§ **Task item**
Transcribe the lines in the records from the line that contains "tjenestene deres." through the line that contains "Ikke tillat", keeping each line as it appears.

§ **Dataset excerpts**
◆ ◆ ◆ ◆ ◆
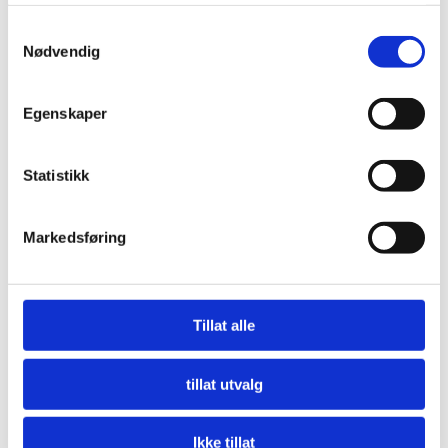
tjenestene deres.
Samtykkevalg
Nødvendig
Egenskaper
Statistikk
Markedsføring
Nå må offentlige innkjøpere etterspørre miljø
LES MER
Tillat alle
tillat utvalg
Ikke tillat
◆ ◆ ◆ ◆ ◆
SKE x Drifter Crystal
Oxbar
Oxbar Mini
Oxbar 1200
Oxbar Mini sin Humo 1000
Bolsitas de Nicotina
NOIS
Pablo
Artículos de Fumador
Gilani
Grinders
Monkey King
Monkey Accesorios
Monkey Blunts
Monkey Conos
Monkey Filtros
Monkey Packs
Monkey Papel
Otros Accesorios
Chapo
◆ ◆ ◆ ◆ ◆
§ **Answer box**
tjenestene deres.
Samtykkevalg
Nødvendig
Egenskaper
Statistikk
Markedsføring
Nå må offentlige innkjøpere etterspørre miljø
LES MER
Tillat alle
tillat utvalg
Ikke tillat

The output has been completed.